§ Directive 1
According to the poetry boot camp post, for how many days at minimum should you keep writing a poem a day?
§ Directive 2
List the actions the poetry boot camp post proposes that you take with the challenge.

§ Passage

════════════════

Friday, May 24, 2013

Norman's Poetry Boot Camp by Tex Norman

To be a poet you have to write poetry.  Maybe you need a lot of other things, but you can have all the other things (whatever they might be) and if you aren't writing poetry you aren't a poet.  You may have the soul of a poet.  You might have poetic inclinations.  You may be a poetry lover, but unless you are writing poetry you can't be a poet, not even a lousy one.

I propose that you consider giving yourself a challenge, accepting the challenge, and completing the challenge.  Make a commitment, that beginning today, you are going to write at least one poem, and that you will continue writing a poem a day, every day, missing no days, for at least the next 30 days.
Don't say, "I'll start on the first day of the month and write a poem a day for the rest of that month." 

Why wait?  What are you waiting for?  If it is March 15th, then write a poem a day until April 15th.  Then go drop your taxes in the mail and come back home and write your final poem entitled:  Ode to Money.

════════════════

Stored dataset items:
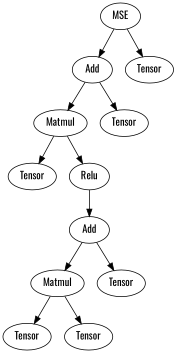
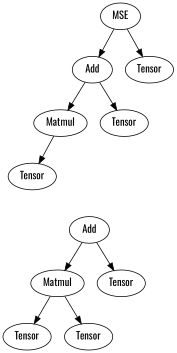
  strict digraph {
    fontname=Oswald
    node [fontname=Oswald]
    edge [fontname=Oswald]
    n1 [label=MSE]
    n2 [label=Add]
    n3 [label=Tensor]
    n4 [label=Matmul]
    n5 [label=Tensor]
    n6 [label=Tensor]
-   n7 [label=Relu]
    n8 [label=Add]
    n9 [label=Matmul]
    n10 [label=Tensor]
    n11 [label=Tensor]
    n12 [label=Tensor]
    n1 -> n2
    n1 -> n3
    n2 -> n4
    n2 -> n5
    n4 -> n6
-   n4 -> n7
-   n7 -> n8
    n8 -> n9
    n8 -> n10
    n9 -> n11
    n9 -> n12
  }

════════════════

§ Solution 1
At least the next 30 days.

§ Solution 2
Giving yourself a challenge, accepting the challenge, and completing the challenge.